# [VOS TÂCHES]
(1) Recopiez tout le passage du texte sur l'origine de la danse qui va de « Marche sur le » jusqu'à « depuis quelques mois. ».
(2) Dans le texte sur l'origine de la danse, quels sont les deux célèbres dieux danseurs cités, et à quel pays chacun est-il rattaché ?
(3) D'après le texte sur l'origine de la danse, pourquoi l'association des deux parties du titre peut-elle sembler étrange ?

# [TEXTE PRÉSENTÉ]
━━━━━━
L’Homme et ses images intérieures

origine de la danse

Publié le : 04 janvier 201723 mins de lecture

Marche sur le feu et origine de la danse

France Schott-Bellmann

Quand une passion vous tient, si vous avez la sagesse de la nourrir, il arrive qu’elle  vous devienne un double. Il y a plusieurs années de cela, de retour d’Afrique, France Schott-Billmann ramenait un film vidéo qui devait être à l’origine d’un itinéraire bien singulier. De ces images de fêtes africaines, France Schott-Bellman sut s’inspirer pour donner un souffle novateur de sa pratique psychanalytique. Elle parcourt la France depuis pour faire connaître cette danse primitive qui replonge l’occidental au cœur de sa forêt sacrée

L’Association des deux parties de ce titre peut sembler étrange, suggère peut-être que la danse aurait commencé sur le feu, à partir d’une performance spectaculaire redevenue à la mode et dont les médias se font largement l’écho depuis quelques mois.

Il ne s’agit pas de cela: la danse n’a pas commencé sur le feu, mais elle lui est liée depuis toujours dans la pensée indo-européenne et c’est ce lien que nous interrogeons aujourd’hui.

Deux exemples, pour commencer, concernent les deux célèbres dieux danseurs, celui de l’Inde, Shiva, celui de la Grèce, Dionysos.
━━━━━━
# [SECTION DES DONNÉES]
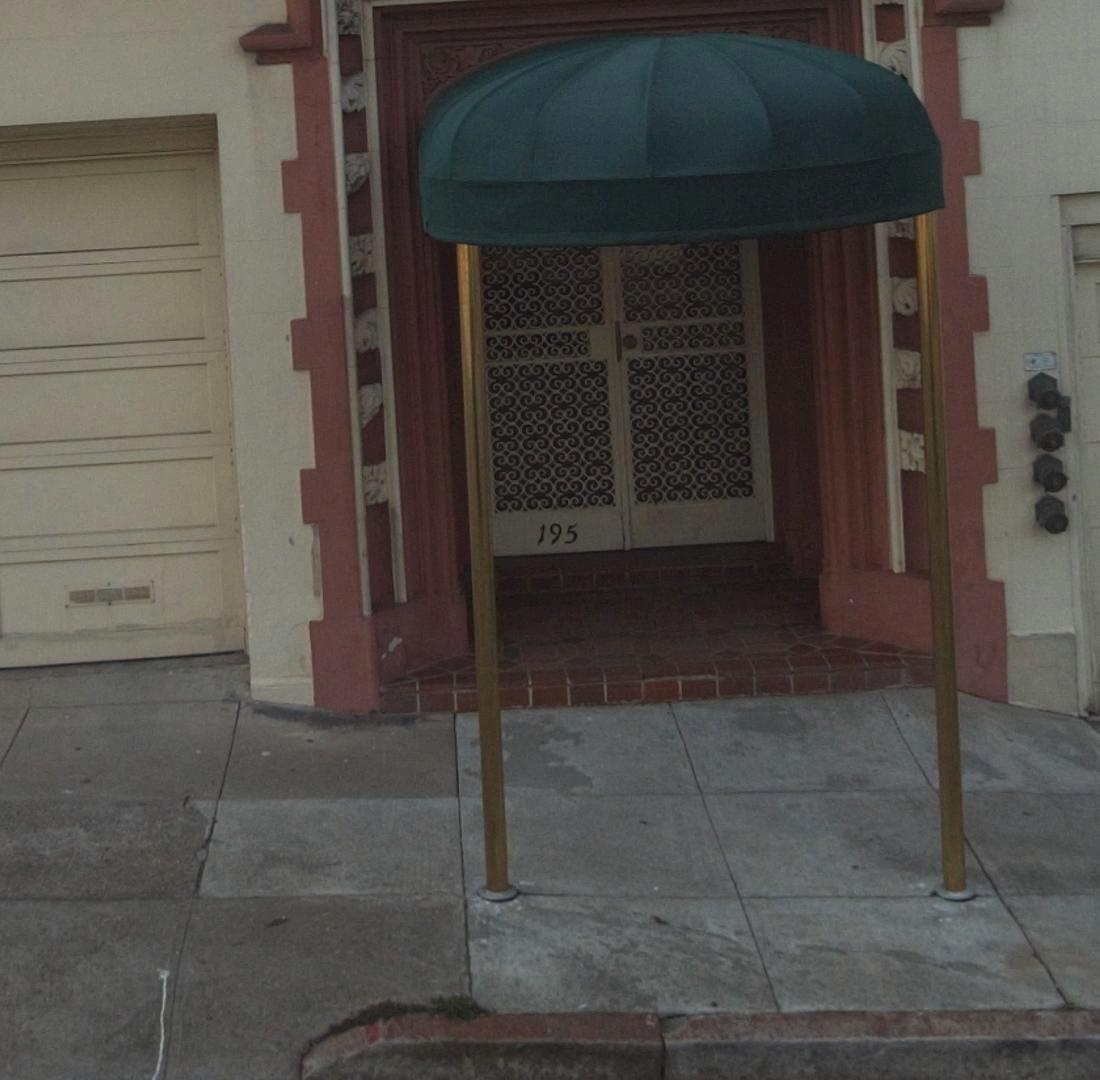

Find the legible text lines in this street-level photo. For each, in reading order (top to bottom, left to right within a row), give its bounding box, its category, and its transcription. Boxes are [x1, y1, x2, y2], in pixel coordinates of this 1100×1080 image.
━━━━━━
# [CORRIGÉ]
(1)
Marche sur le feu et origine de la danse

France Schott-Bellmann

Quand une passion vous tient, si vous avez la sagesse de la nourrir, il arrive qu’elle  vous devienne un double. Il y a plusieurs années de cela, de retour d’Afrique, France Schott-Billmann ramenait un film vidéo qui devait être à l’origine d’un itinéraire bien singulier. De ces images de fêtes africaines, France Schott-Bellman sut s’inspirer pour donner un souffle novateur de sa pratique psychanalytique. Elle parcourt la France depuis pour faire connaître cette danse primitive qui replonge l’occidental au cœur de sa forêt sacrée

L’Association des deux parties de ce titre peut sembler étrange, suggère peut-être que la danse aurait commencé sur le feu, à partir d’une performance spectaculaire redevenue à la mode et dont les médias se font largement l’écho depuis quelques mois.

(2) Shiva, dieu danseur de l'Inde, et Dionysos, dieu danseur de la Grèce.

(3) Elle peut suggérer que la danse aurait commencé sur le feu, à partir d'une performance spectaculaire redevenue à la mode et dont les médias se font largement l'écho depuis quelques mois. Le texte écarte cette lecture : la danse n'a pas commencé sur le feu, mais elle lui est liée depuis toujours dans la pensée indo-européenne.